Paul looked at my mother, imploring her to keep him close.
“Go help your father,” she said.
“I’ll make the three of us lunch,” Ira said.
“We just had breakfast,” Paul said.
“I’m hungry,” my father said.
“You’re always hungry,” Paul said.
“We only had cereal,” I said.
In the kitchen my father stared into the refrigerator for a few minutes, then concluded that everything in it would require planning and cooking, and my father neither planned nor cooked. He opened the pantry doors and perused the canned goods while Paul and I hovered on either side of his rotund belly.
“Paul and I want spaghetti,” I said. “Franco-American.”
“Anything else?” My father would never say that certain foods did not go with others, or that two cans were enough when three might be better.
“Hey, we can have our own Las Vegas buffet,” he said. He took out cans of Hormel tamales and Queen Isabella sardines.
“We’ll have a little orgy of flavors,” he said.
He rolled up his shirt sleeves, turned the kitchen faucet on full force, and immersed his hands and arms in a current of steaming hot water. Then he poured detergent on them and rubbed them together till suds emerged and cast-off soap bubbles floated in the air. Pretending to be a surgeon, he held his hands up in the air, cleared his throat theatrically, and declaimed, “Paul, fresh towel, puh-leeze.” We all laughed.
“Yes, doctor,” Paul answered, falling into his part. He handed him a dishtowel, touching only its edges, understanding that “fresh” meant unsullied by human hands.
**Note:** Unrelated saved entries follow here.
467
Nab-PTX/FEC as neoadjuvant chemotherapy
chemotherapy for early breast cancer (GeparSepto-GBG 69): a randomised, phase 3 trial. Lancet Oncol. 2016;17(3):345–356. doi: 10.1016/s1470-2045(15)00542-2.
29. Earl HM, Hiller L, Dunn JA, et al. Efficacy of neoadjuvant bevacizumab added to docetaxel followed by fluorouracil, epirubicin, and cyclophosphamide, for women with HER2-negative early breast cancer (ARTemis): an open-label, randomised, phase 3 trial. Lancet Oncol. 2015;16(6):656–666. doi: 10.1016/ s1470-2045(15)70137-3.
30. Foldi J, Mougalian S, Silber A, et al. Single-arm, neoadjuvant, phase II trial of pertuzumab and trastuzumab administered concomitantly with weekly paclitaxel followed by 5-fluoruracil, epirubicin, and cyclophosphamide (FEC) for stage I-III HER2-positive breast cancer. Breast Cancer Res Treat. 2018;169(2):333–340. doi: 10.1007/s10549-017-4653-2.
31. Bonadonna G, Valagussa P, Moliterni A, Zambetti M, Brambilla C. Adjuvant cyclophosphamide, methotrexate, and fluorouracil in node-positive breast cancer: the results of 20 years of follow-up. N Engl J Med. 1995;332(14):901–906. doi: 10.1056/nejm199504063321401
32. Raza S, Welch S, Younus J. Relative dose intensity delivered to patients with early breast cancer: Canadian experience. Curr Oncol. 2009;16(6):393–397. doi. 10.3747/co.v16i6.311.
My father wiped his hands, then let the towel drop to his feet.
“All right, ready for surgery,” he said. He took the cans to the sink and blasted them with hot water, spraying the curtains and walls in the process.
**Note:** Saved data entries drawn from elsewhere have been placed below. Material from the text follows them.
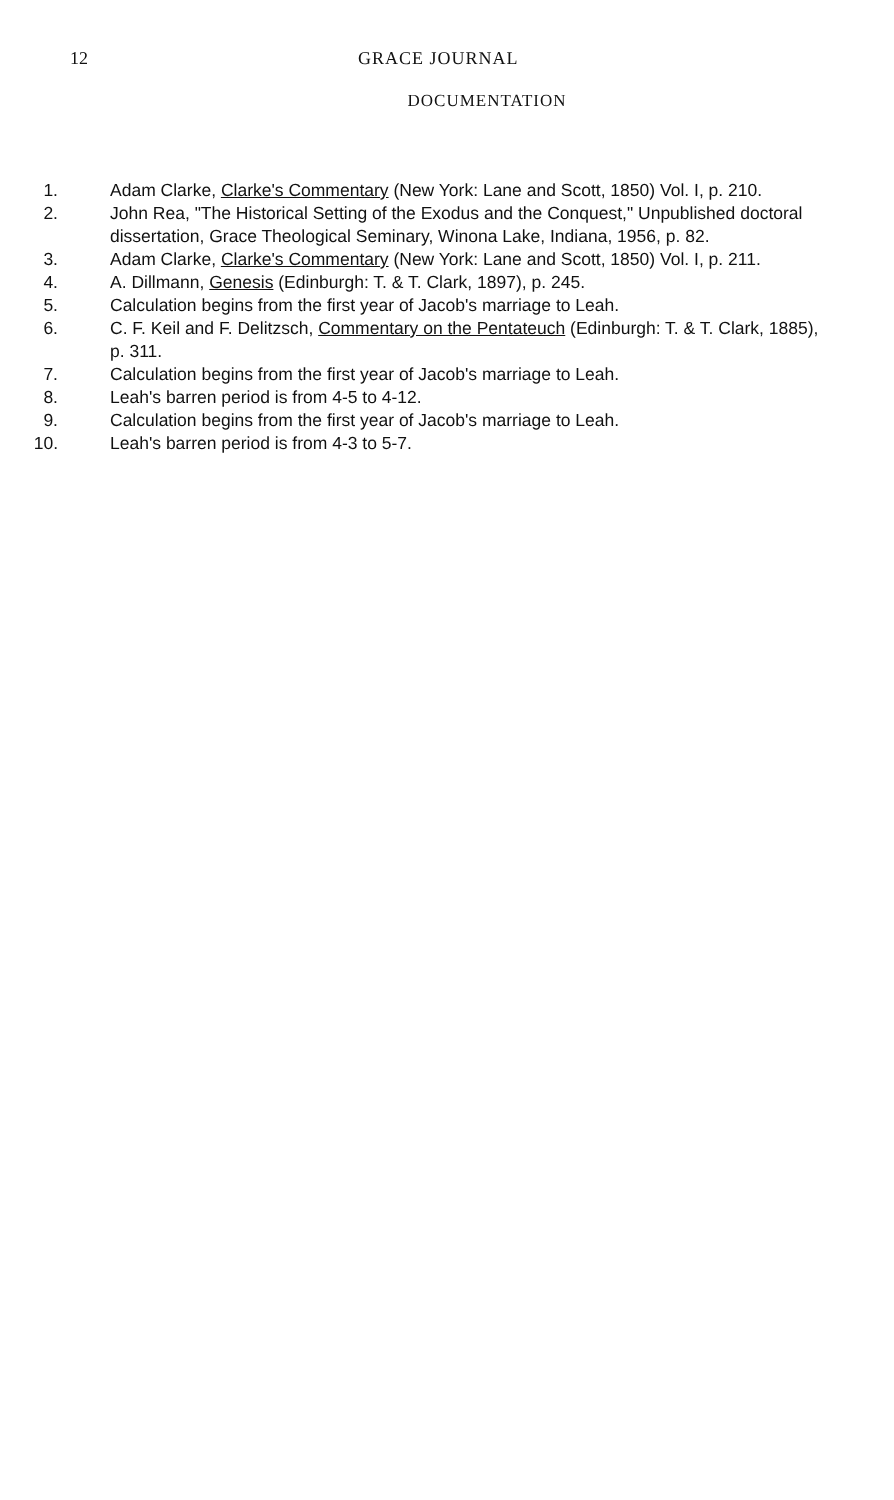12 GRACE JOURNAL
DOCUMENTATION
1. Adam Clarke, Clarke's Commentary (New York: Lane and Scott, 1850) Vol. I, p. 210.
2. John Rea, "The Historical Setting of the Exodus and the Conquest," Unpublished doctoral dissertation, Grace Theological Seminary, Winona Lake, Indiana, 1956, p. 82.
3. Adam Clarke, Clarke's Commentary (New York: Lane and Scott, 1850) Vol. I, p. 211.
4. A. Dillmann, Genesis (Edinburgh: T. & T. Clark, 1897), p. 245.
5. Calculation begins from the first year of Jacob's marriage to Leah.
6. C. F. Keil and F. Delitzsch, Commentary on the Pentateuch (Edinburgh: T. & T. Clark, 1885), p. 311.
7. Calculation begins from the first year of Jacob's marriage to Leah.
8. Leah's barren period is from 4-5 to 4-12.
9. Calculation begins from the first year of Jacob's marriage to Leah.
10. Leah's barren period is from 4-3 to 5-7.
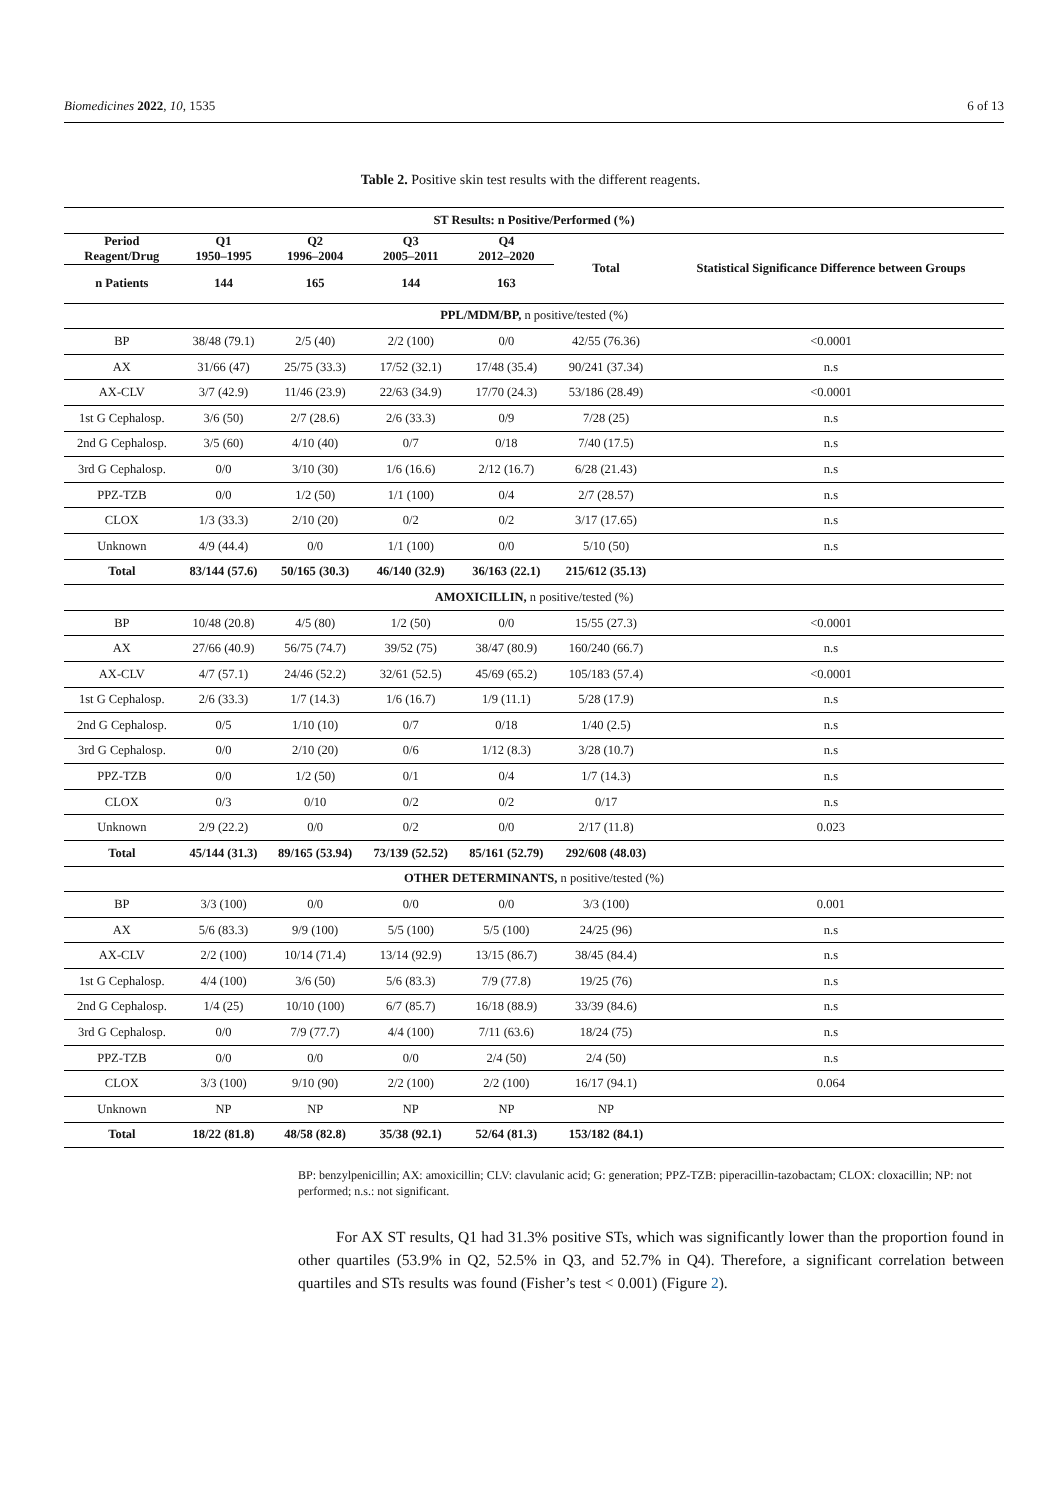Biomedicines 2022, 10, 1535 6 of 13
Table 2. Positive skin test results with the different reagents.
| ST Results: n Positive/Performed (%) | | | | | | |
| --- | --- | --- | --- | --- | --- | --- |
| Period Reagent/Drug | Q1 1950–1995 | Q2 1996–2004 | Q3 2005–2011 | Q4 2012–2020 | Total | Statistical Significance Difference between Groups |
| n Patients | 144 | 165 | 144 | 163 | | |
| PPL/MDM/BP, n positive/tested (%) | | | | | | |
| BP | 38/48 (79.1) | 2/5 (40) | 2/2 (100) | 0/0 | 42/55 (76.36) | <0.0001 |
| AX | 31/66 (47) | 25/75 (33.3) | 17/52 (32.1) | 17/48 (35.4) | 90/241 (37.34) | n.s |
| AX-CLV | 3/7 (42.9) | 11/46 (23.9) | 22/63 (34.9) | 17/70 (24.3) | 53/186 (28.49) | <0.0001 |
| 1st G Cephalosp. | 3/6 (50) | 2/7 (28.6) | 2/6 (33.3) | 0/9 | 7/28 (25) | n.s |
| 2nd G Cephalosp. | 3/5 (60) | 4/10 (40) | 0/7 | 0/18 | 7/40 (17.5) | n.s |
| 3rd G Cephalosp. | 0/0 | 3/10 (30) | 1/6 (16.6) | 2/12 (16.7) | 6/28 (21.43) | n.s |
| PPZ-TZB | 0/0 | 1/2 (50) | 1/1 (100) | 0/4 | 2/7 (28.57) | n.s |
| CLOX | 1/3 (33.3) | 2/10 (20) | 0/2 | 0/2 | 3/17 (17.65) | n.s |
| Unknown | 4/9 (44.4) | 0/0 | 1/1 (100) | 0/0 | 5/10 (50) | n.s |
| Total | 83/144 (57.6) | 50/165 (30.3) | 46/140 (32.9) | 36/163 (22.1) | 215/612 (35.13) | |
| AMOXICILLIN, n positive/tested (%) | | | | | | |
| BP | 10/48 (20.8) | 4/5 (80) | 1/2 (50) | 0/0 | 15/55 (27.3) | <0.0001 |
| AX | 27/66 (40.9) | 56/75 (74.7) | 39/52 (75) | 38/47 (80.9) | 160/240 (66.7) | n.s |
| AX-CLV | 4/7 (57.1) | 24/46 (52.2) | 32/61 (52.5) | 45/69 (65.2) | 105/183 (57.4) | <0.0001 |
| 1st G Cephalosp. | 2/6 (33.3) | 1/7 (14.3) | 1/6 (16.7) | 1/9 (11.1) | 5/28 (17.9) | n.s |
| 2nd G Cephalosp. | 0/5 | 1/10 (10) | 0/7 | 0/18 | 1/40 (2.5) | n.s |
| 3rd G Cephalosp. | 0/0 | 2/10 (20) | 0/6 | 1/12 (8.3) | 3/28 (10.7) | n.s |
| PPZ-TZB | 0/0 | 1/2 (50) | 0/1 | 0/4 | 1/7 (14.3) | n.s |
| CLOX | 0/3 | 0/10 | 0/2 | 0/2 | 0/17 | n.s |
| Unknown | 2/9 (22.2) | 0/0 | 0/2 | 0/0 | 2/17 (11.8) | 0.023 |
| Total | 45/144 (31.3) | 89/165 (53.94) | 73/139 (52.52) | 85/161 (52.79) | 292/608 (48.03) | |
| OTHER DETERMINANTS, n positive/tested (%) | | | | | | |
| BP | 3/3 (100) | 0/0 | 0/0 | 0/0 | 3/3 (100) | 0.001 |
| AX | 5/6 (83.3) | 9/9 (100) | 5/5 (100) | 5/5 (100) | 24/25 (96) | n.s |
| AX-CLV | 2/2 (100) | 10/14 (71.4) | 13/14 (92.9) | 13/15 (86.7) | 38/45 (84.4) | n.s |
| 1st G Cephalosp. | 4/4 (100) | 3/6 (50) | 5/6 (83.3) | 7/9 (77.8) | 19/25 (76) | n.s |
| 2nd G Cephalosp. | 1/4 (25) | 10/10 (100) | 6/7 (85.7) | 16/18 (88.9) | 33/39 (84.6) | n.s |
| 3rd G Cephalosp. | 0/0 | 7/9 (77.7) | 4/4 (100) | 7/11 (63.6) | 18/24 (75) | n.s |
| PPZ-TZB | 0/0 | 0/0 | 0/0 | 2/4 (50) | 2/4 (50) | n.s |
| CLOX | 3/3 (100) | 9/10 (90) | 2/2 (100) | 2/2 (100) | 16/17 (94.1) | 0.064 |
| Unknown | NP | NP | NP | NP | NP | |
| Total | 18/22 (81.8) | 48/58 (82.8) | 35/38 (92.1) | 52/64 (81.3) | 153/182 (84.1) | |
BP: benzylpenicillin; AX: amoxicillin; CLV: clavulanic acid; G: generation; PPZ-TZB: piperacillin-tazobactam; CLOX: cloxacillin; NP: not performed; n.s.: not significant.
For AX ST results, Q1 had 31.3% positive STs, which was significantly lower than the proportion found in other quartiles (53.9% in Q2, 52.5% in Q3, and 52.7% in Q4). Therefore, a significant correlation between quartiles and STs results was found (Fisher’s test < 0.001) (Figure 2).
“Stop,” Paul said, “you’re getting everything soaking wet.” Ira lined the cans up on the counter for inspection, turning each from side to side, checking the seams for bulges. Even a tiny dent in a seam signaled danger. Signs of rust rendered a can unusable. He hesitated over th
e can of tamales and then thrust it before Paul’s eyes.
“Paul, is it my imagination or is that seam bulging ever so slightly?”
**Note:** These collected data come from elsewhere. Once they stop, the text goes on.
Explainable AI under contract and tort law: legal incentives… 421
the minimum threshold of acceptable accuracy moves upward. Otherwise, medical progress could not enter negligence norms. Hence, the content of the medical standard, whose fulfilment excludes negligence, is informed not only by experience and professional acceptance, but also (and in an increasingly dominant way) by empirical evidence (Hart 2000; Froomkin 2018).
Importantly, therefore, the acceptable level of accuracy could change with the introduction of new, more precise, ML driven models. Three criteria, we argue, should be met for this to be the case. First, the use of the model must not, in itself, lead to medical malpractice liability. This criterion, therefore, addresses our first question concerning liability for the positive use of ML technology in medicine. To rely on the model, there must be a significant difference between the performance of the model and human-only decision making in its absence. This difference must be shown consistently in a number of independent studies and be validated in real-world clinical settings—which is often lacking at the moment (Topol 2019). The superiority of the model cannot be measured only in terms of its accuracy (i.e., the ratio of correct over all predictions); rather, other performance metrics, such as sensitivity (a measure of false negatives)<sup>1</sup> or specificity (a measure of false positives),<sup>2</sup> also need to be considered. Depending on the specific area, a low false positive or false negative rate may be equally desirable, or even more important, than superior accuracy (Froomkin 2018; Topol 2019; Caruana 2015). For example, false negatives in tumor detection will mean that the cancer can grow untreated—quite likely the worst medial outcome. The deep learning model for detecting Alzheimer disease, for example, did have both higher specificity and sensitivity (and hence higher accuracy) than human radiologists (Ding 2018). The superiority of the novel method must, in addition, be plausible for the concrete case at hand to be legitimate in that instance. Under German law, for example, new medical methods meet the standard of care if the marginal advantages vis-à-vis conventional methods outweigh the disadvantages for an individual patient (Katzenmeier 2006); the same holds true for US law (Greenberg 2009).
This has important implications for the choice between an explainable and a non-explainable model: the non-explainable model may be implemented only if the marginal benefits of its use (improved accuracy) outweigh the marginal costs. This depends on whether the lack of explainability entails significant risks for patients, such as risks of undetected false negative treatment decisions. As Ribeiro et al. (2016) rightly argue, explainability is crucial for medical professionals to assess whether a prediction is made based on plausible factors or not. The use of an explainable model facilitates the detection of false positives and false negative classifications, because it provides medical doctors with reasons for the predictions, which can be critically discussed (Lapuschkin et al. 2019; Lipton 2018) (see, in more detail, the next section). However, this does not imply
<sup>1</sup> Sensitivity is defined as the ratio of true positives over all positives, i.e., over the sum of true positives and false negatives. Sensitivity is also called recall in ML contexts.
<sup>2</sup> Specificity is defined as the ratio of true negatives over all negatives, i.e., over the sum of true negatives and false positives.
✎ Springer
“Hmmm,” Paul said, examining it methodically. “It’s just the way the light is reflecting against it,” he said. “I could go get my magnifying glass if you want.”
“Nah,” my father concluded.
It was time for the most critical test: my father placed his almost-thumb on the top of the can of tamales and pushed down against it. If the top went up and down, the can was no longer airtight and poisonous gases had invaded it. In my father’s universe, botulism was not a rarity; every can was likely to harbor it. We must be ever vigilant against this tasteless, odorless, ubiquitous assassin.
If I were to eat food from a defective can, if I even tasted it, I knew I would die. But I wondered what would happen if I only smelled it or touched it or breathed the air too close to it. When I walked by the shelf of cans, I held my breath. What if the botulism germs could travel from inside the can to inside my body?
My father pushed the lid down again, and it seemed to give just a little. He put the can aside.
“Paul, what do you think?” This was another side of my father’s relationship with Paul; when he wasn’t yelling at him or blaming him, he was calling on his intelligence and technical expertise.
Paul looked uncertain.
“Well, if in doubt, let’s get another,” my father said, returning to the cupboard and throwing the unopened can into the trash. It hit with a loud thud.
“Whoops,” Paul said.
We all laughed again.
Paul took the replacement can from Ira’s hands. He held it very close to his eyes and twisted it slowly, once, twice, three revolutions.
“This one is patent,” he said.
“Very good,” my father answered, taking the can and examining it for himself. “You are a superb surgical assistant.” And my father smiled and cocked his head, lost in self-scrutiny. In the midst of the can-opening compulsion, he realized its absurdity. “You know, Freud would consider this highly neurotic behavior,” Ira said.